▸ **THE EXERCISE**
Reproduce the passage of the R buffer-intensity text word for word, starting at "SchoolLoc[i,'BufWeight'] <- sum( BiSq_Fun(Dis,b=2000)" and ending at "for multiple places.".

MyDir <- 'C:\\Users\\axw161530\\Dropbox\\Documents\\BLOG\\buffer_stuff_R\\Code' #Change to location on your machine!
setwd(MyDir)

CrimeData <- read.csv('DC_Crime_08_15.csv')
SchoolLoc <- read.csv('DC_Schools.csv')

Now there are several ways to do this, but here is the way I think will be most useful in general for folks in the crime analysis realm. Basically the workflow is this:

  • For a given school, calculate the distance between all of the crime points and that school
  • Apply whatever function to that distance to get your weight
  • Sum up your weights

For the function to the distance there are a bunch of choices (see Jerry’s buffer intensity I linked to previously for some example discussion). I’ve written previously about using the bi-square kernel. So I will illustrate with that.

Here is an example for the first school record in the dataset.

#Example for crimes around school, weighted by Bisquare kernel
BiSq_Fun <- function(dist,b){
    ifelse(dist < b, ( 1 - (dist/b)^2 )^2, 0)
    }

S1 <- t(SchoolLoc[1,2:3])
Dis <- sqrt( (CrimeData$BLOCKXCOORD - S1[1])^2 + (CrimeData$BLOCKYCOORD - S1[2])^2 )
Wgh <- sum( BiSq_Fun(Dis,b=2000) )

Then repeat that for all of the locations that you want the buffer intensities, and stuff it in the original SchoolLoc data frame. (Takes less than 30 seconds on my machine.)

SchoolLoc$BufWeight <- -1 #Initialize field

#Takes about 30 seconds on my machine
for (i in 1:nrow(SchoolLoc)){
  S <- t(SchoolLoc[i,2:3])
  Dis <- sqrt( (CrimeData$BLOCKXCOORD - S[1])^2 + (CrimeData$BLOCKYCOORD - S[2])^2 )
  SchoolLoc[i,'BufWeight'] <- sum( BiSq_Fun(Dis,b=2000) )
}

In this example there are 173 schools and 276,621 crimes. It is too big to create all of the pairwise comparisons at once (which will generate nearly 50 million records), but the looping isn’t too cumbersome and slow to worry about building a KDTree.

One thing to note about this technique is that if the buffers are large (or you have locations nearby one another), one crime can contribute to weighted crimes for multiple places.

▸ **DATA SHOWN**
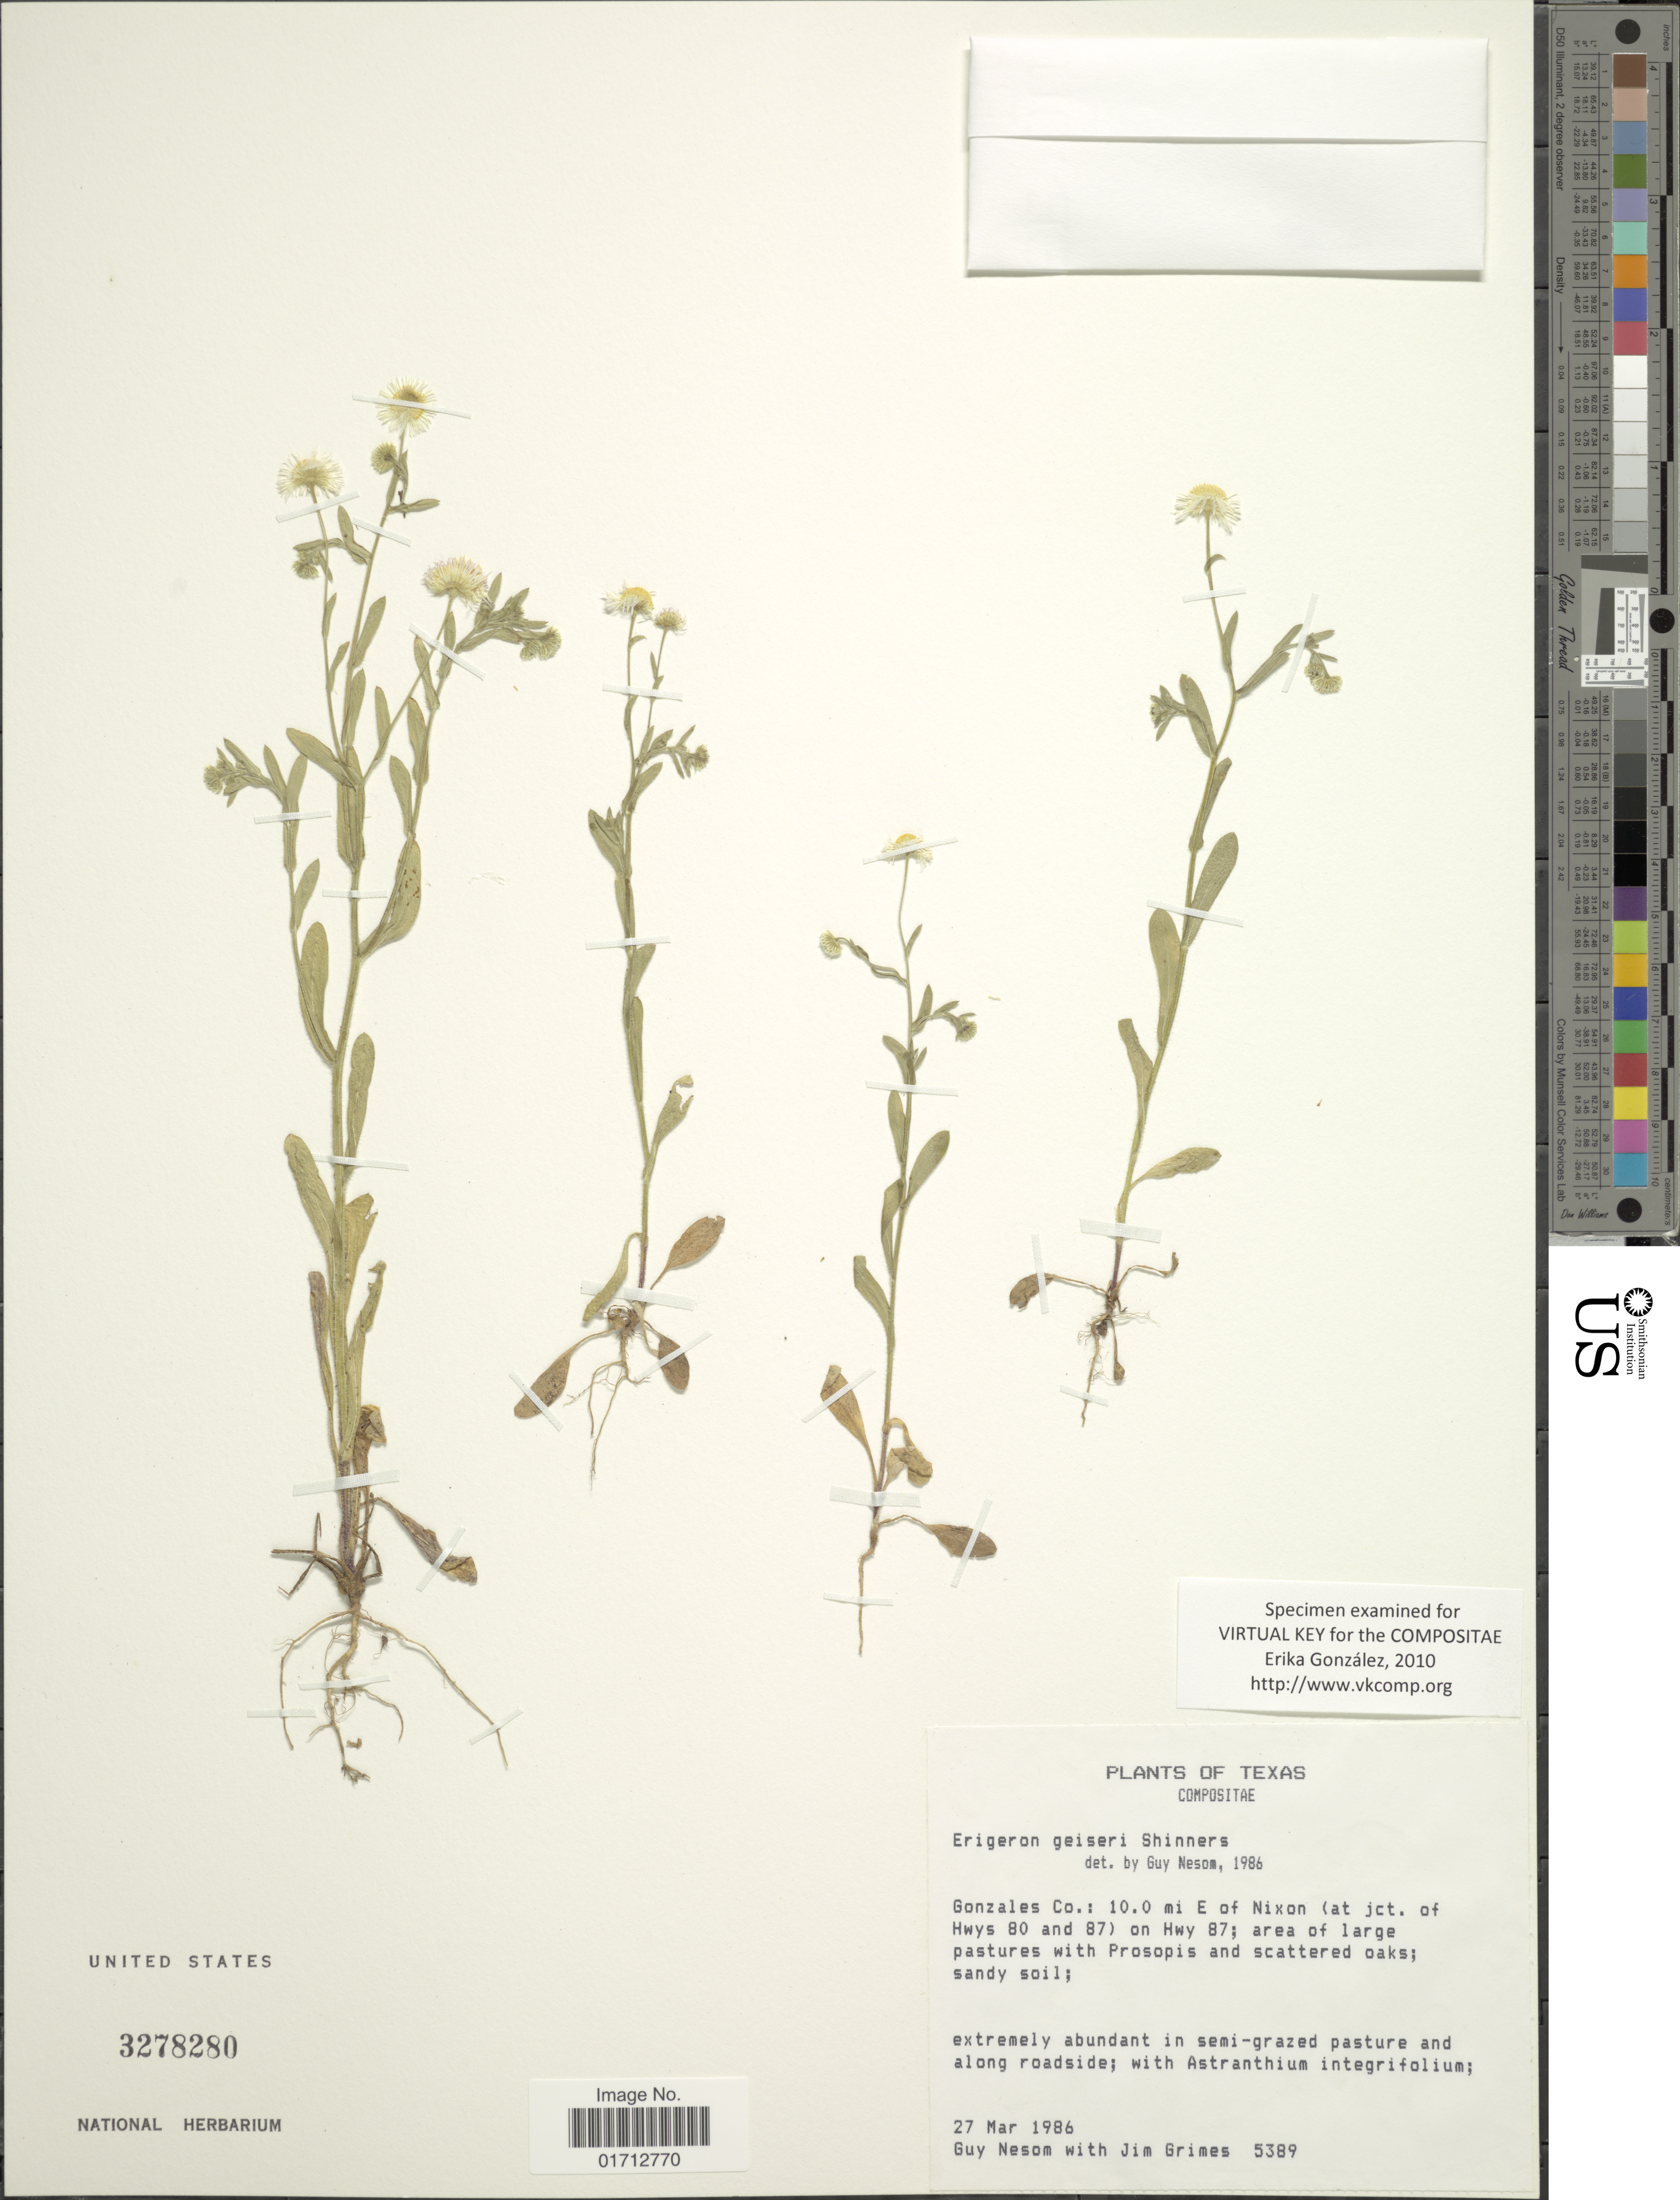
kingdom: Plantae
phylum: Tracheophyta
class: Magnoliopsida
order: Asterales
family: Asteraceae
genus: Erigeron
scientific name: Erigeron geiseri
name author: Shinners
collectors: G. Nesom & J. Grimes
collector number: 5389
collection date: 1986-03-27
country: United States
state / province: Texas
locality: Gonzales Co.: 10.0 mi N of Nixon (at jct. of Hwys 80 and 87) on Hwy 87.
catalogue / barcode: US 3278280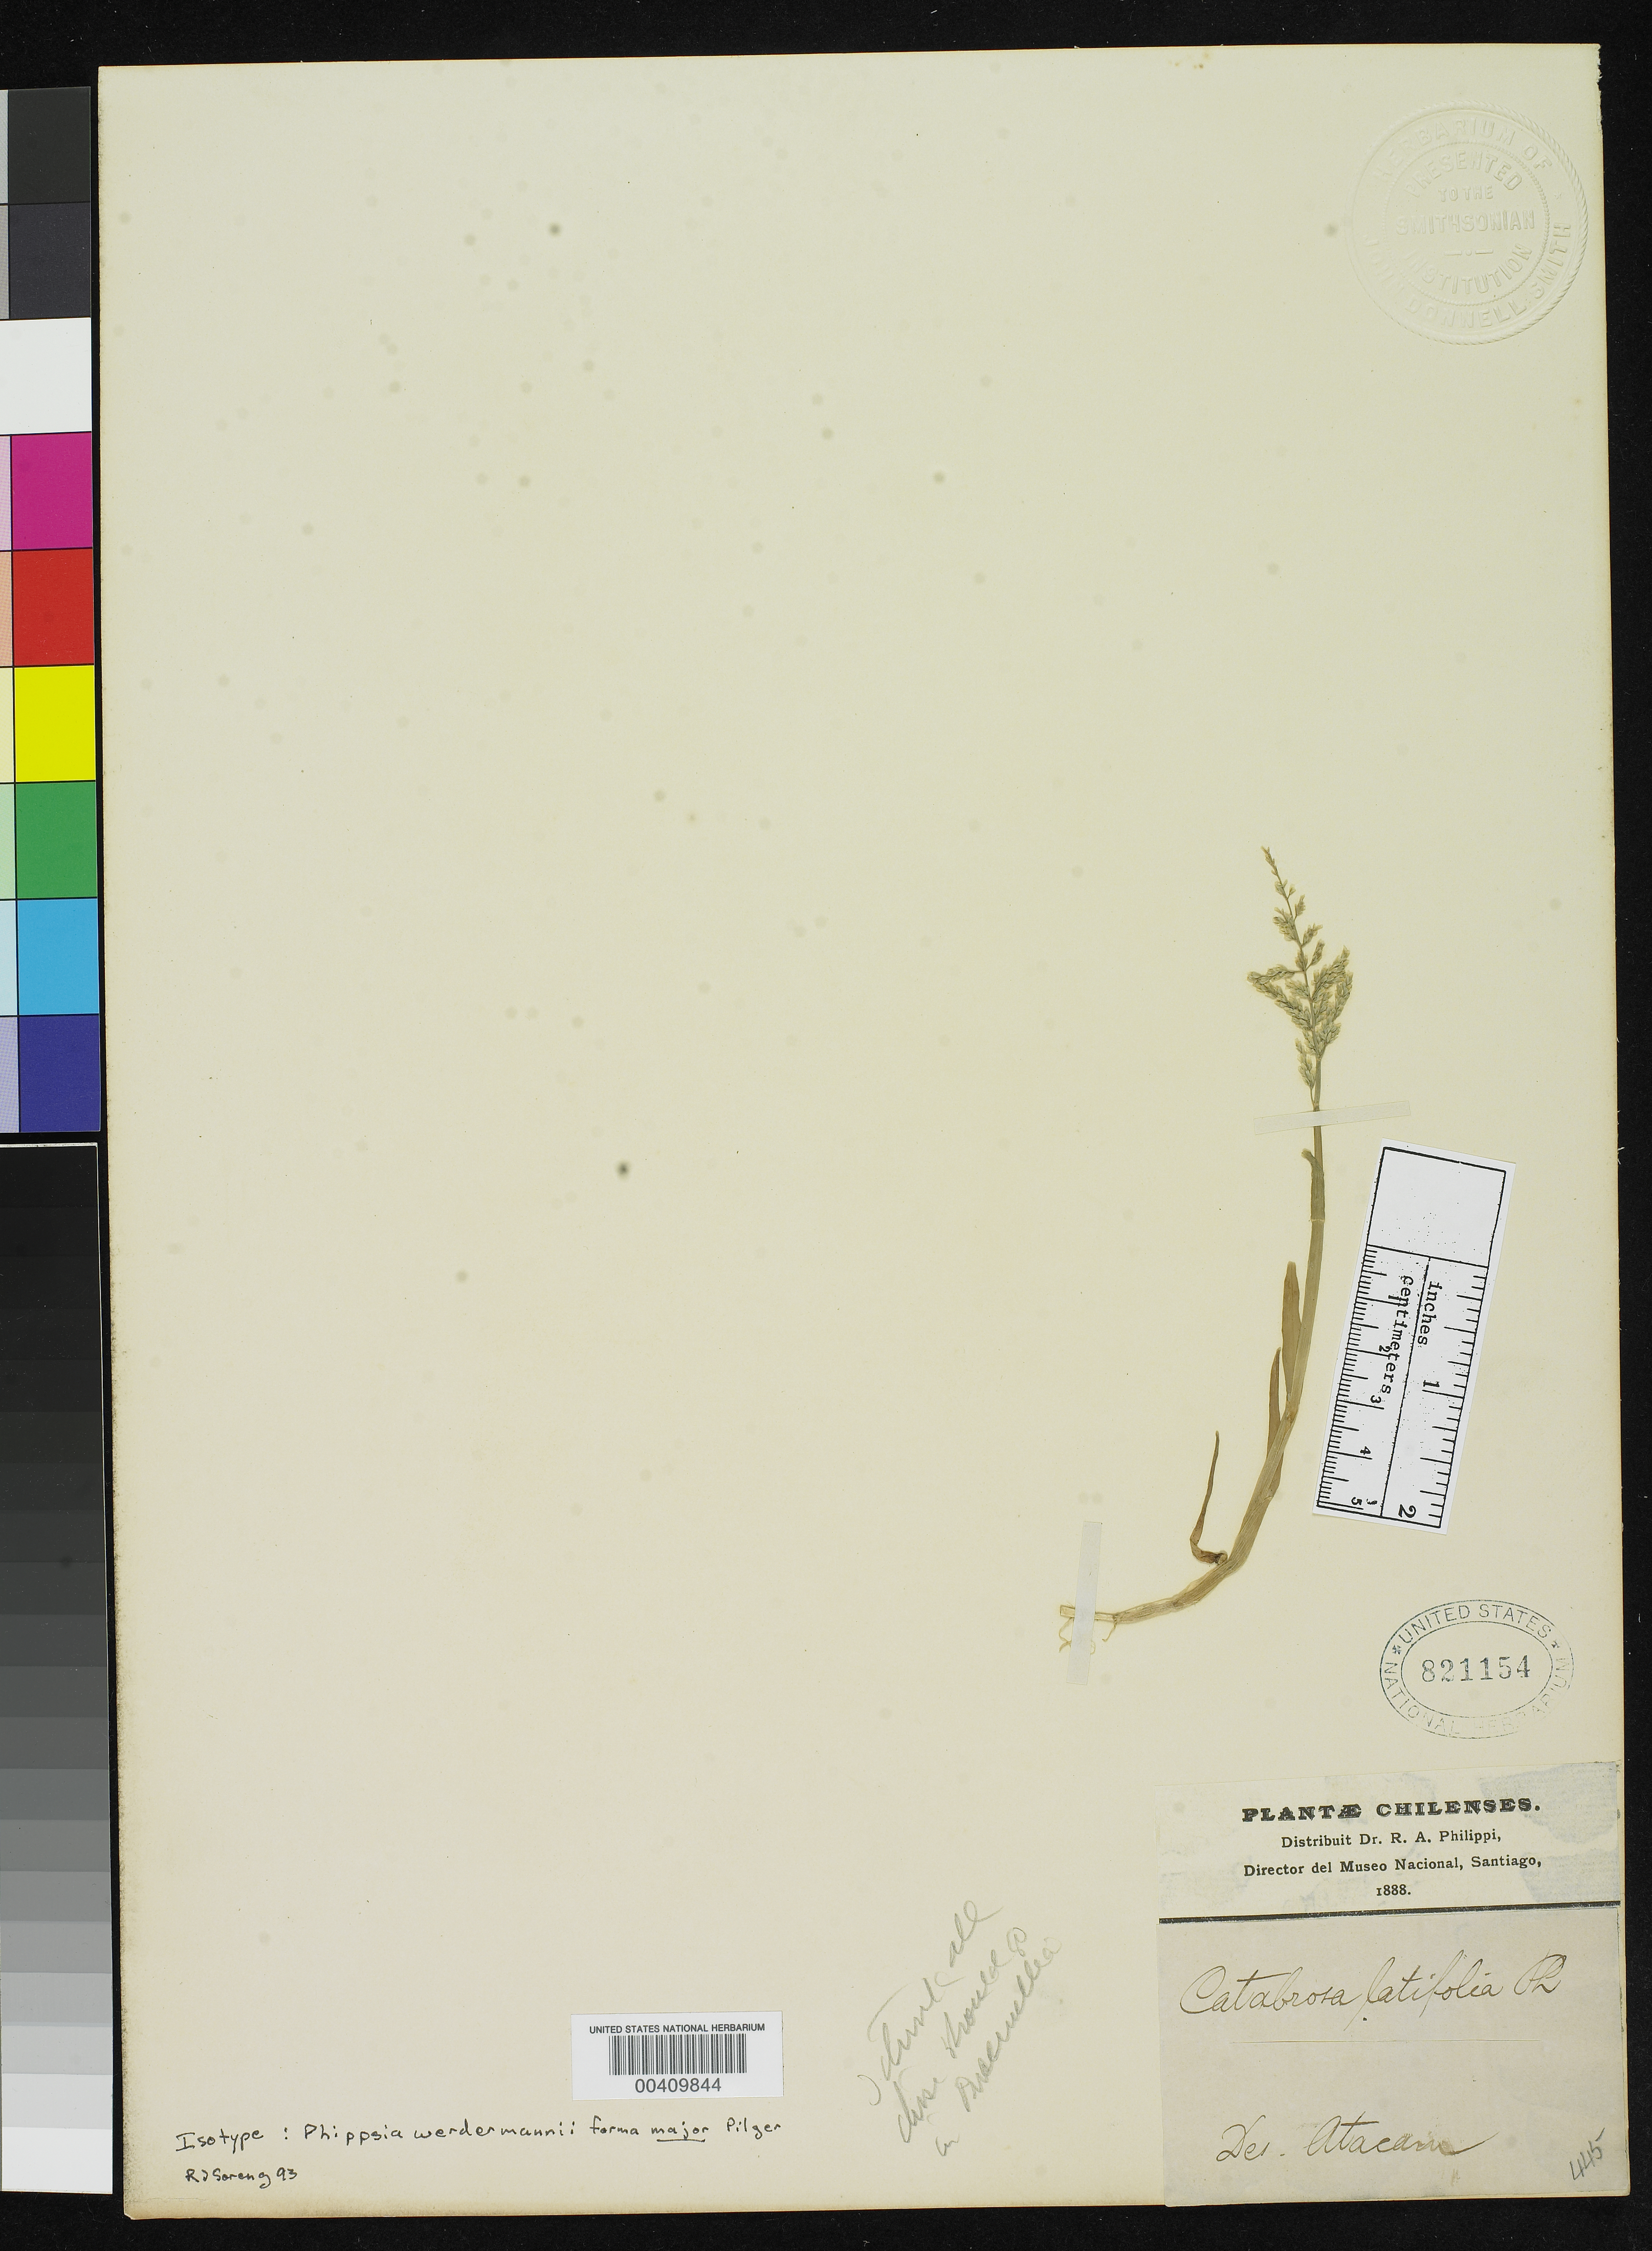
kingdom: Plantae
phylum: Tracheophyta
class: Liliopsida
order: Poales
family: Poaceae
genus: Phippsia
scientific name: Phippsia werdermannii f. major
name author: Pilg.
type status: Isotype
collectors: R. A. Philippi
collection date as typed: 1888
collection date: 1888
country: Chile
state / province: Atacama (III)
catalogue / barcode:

▸ **RESULT BELOW**
SchoolLoc[i,'BufWeight'] <- sum( BiSq_Fun(Dis,b=2000) )
}

In this example there are 173 schools and 276,621 crimes. It is too big to create all of the pairwise comparisons at once (which will generate nearly 50 million records), but the looping isn’t too cumbersome and slow to worry about building a KDTree.

One thing to note about this technique is that if the buffers are large (or you have locations nearby one another), one crime can contribute to weighted crimes for multiple places.